--- START ---

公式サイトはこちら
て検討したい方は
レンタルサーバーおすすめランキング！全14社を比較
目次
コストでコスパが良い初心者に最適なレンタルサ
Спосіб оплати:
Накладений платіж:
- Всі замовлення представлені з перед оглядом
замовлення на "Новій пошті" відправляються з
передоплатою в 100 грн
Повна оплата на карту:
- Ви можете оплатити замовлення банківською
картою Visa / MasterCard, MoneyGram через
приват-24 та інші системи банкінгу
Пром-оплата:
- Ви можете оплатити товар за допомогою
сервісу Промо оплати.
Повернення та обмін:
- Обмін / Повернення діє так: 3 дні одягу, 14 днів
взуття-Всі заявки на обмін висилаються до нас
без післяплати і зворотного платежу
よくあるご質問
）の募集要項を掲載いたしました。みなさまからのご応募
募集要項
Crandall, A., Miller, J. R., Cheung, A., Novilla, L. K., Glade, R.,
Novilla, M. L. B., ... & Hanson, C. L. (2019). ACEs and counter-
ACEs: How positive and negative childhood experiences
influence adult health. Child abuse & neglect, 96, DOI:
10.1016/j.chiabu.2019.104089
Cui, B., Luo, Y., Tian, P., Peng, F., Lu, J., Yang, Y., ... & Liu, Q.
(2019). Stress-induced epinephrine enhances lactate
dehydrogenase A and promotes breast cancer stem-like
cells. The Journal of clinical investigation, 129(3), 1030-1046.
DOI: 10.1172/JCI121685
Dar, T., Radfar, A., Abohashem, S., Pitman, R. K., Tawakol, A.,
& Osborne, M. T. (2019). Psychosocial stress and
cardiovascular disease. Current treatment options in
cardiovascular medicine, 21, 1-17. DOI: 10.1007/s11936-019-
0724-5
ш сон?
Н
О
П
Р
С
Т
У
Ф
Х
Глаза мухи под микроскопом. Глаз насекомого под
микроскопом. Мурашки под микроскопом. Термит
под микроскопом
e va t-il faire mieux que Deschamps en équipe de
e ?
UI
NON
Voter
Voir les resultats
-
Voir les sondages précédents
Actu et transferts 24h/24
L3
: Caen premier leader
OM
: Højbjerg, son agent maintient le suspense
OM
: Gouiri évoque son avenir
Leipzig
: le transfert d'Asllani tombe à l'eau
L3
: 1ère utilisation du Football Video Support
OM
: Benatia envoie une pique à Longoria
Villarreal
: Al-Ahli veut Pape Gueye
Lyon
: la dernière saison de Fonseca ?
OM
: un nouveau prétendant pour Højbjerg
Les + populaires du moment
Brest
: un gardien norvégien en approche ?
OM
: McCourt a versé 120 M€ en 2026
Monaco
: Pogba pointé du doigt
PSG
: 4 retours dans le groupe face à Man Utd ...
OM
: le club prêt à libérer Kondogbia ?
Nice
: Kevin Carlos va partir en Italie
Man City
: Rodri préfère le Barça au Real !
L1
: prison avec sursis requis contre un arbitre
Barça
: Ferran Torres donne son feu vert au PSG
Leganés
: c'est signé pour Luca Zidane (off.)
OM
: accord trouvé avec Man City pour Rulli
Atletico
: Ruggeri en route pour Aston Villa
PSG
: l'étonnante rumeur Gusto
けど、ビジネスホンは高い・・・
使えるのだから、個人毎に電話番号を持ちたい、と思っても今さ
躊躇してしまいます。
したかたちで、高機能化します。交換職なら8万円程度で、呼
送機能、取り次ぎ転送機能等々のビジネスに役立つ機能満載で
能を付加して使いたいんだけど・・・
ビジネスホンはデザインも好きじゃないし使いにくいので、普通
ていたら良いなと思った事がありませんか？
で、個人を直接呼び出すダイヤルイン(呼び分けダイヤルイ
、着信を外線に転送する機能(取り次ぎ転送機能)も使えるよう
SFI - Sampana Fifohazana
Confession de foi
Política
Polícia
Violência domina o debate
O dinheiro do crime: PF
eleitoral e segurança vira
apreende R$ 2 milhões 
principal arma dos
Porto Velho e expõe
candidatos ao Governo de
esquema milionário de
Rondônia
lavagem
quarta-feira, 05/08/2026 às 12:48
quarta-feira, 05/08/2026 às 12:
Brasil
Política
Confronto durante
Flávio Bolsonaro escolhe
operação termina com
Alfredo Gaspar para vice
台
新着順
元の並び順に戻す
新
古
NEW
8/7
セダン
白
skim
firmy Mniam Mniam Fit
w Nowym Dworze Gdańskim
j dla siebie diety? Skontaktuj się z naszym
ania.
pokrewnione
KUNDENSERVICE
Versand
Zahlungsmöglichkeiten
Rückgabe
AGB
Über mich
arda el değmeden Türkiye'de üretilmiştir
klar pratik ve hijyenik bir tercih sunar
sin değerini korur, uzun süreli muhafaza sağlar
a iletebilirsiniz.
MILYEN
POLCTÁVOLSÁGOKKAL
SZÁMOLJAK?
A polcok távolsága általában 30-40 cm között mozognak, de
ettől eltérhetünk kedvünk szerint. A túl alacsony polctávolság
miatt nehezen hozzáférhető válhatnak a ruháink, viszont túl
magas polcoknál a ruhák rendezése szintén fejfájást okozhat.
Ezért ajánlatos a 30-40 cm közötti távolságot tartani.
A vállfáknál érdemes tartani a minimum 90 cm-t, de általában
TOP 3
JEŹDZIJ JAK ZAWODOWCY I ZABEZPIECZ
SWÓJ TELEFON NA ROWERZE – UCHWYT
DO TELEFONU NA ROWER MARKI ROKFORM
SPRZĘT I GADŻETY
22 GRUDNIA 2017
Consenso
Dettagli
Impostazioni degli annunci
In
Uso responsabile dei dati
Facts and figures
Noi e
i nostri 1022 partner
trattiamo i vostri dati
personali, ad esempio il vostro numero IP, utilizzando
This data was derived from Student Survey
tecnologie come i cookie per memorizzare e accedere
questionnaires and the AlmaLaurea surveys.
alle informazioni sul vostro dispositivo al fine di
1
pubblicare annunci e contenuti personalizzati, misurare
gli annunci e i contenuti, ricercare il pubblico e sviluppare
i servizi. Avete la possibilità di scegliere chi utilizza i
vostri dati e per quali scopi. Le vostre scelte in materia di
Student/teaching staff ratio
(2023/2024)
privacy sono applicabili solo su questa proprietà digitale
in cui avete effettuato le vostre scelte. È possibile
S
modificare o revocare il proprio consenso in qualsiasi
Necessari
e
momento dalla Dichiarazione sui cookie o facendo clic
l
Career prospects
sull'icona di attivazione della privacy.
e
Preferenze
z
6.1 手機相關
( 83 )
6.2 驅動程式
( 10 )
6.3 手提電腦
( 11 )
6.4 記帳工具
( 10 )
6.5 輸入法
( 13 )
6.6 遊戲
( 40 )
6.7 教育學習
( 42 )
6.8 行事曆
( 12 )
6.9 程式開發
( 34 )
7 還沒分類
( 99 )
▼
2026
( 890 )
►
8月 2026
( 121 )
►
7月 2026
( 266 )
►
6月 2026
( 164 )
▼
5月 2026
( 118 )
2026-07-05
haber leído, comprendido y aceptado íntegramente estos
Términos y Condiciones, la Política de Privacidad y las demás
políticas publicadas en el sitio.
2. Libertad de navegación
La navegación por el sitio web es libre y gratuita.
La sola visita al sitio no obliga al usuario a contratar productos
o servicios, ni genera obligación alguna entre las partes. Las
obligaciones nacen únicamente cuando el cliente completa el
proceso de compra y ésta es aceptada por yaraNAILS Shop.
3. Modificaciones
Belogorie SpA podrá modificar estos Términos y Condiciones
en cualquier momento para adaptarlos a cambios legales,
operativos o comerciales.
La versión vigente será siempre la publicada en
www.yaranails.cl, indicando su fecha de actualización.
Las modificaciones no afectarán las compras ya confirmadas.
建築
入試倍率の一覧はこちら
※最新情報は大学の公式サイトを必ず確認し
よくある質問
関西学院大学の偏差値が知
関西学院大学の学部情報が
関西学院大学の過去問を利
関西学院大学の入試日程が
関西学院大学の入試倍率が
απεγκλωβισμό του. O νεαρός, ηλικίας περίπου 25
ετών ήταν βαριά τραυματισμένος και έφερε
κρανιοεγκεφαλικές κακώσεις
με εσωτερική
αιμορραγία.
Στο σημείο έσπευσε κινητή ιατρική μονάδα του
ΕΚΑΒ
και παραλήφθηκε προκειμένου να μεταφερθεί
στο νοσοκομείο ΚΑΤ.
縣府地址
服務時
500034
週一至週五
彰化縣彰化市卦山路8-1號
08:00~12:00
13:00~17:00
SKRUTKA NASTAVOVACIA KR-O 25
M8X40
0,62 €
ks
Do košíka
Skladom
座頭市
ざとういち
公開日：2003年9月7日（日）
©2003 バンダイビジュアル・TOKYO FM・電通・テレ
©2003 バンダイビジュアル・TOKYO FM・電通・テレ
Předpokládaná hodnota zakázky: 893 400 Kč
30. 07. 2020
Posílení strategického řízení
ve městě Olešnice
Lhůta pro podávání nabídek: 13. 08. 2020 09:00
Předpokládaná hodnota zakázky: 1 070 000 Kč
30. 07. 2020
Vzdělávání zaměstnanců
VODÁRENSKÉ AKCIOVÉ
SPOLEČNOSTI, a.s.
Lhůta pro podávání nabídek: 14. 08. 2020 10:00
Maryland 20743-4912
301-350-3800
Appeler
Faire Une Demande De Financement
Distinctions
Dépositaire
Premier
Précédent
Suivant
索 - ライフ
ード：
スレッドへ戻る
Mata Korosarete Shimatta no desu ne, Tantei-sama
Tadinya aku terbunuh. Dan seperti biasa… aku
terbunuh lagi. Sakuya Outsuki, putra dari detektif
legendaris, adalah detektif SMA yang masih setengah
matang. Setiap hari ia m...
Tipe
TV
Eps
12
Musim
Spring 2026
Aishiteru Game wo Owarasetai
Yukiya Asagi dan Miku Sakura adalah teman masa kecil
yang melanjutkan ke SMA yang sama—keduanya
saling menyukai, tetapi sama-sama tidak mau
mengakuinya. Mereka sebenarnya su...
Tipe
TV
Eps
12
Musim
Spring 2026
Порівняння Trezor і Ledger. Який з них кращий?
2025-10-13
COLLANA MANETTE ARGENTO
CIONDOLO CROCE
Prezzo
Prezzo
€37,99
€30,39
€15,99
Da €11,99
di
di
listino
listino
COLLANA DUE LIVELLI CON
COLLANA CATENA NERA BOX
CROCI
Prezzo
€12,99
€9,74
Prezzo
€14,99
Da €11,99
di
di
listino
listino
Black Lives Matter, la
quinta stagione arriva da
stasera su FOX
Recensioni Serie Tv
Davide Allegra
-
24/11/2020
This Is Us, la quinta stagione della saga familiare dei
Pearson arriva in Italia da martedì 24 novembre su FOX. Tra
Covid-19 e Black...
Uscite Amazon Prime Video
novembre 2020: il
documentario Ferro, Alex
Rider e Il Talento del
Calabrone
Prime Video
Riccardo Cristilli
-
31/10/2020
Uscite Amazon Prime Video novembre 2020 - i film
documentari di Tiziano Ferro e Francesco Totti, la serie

--- END ---

Instructions for the task |
Only lines with the word "estos" go in the answer. Take them all from the entries above.

Solution to the problem |
haber leído, comprendido y aceptado íntegramente estos
Belogorie SpA podrá modificar estos Términos y Condiciones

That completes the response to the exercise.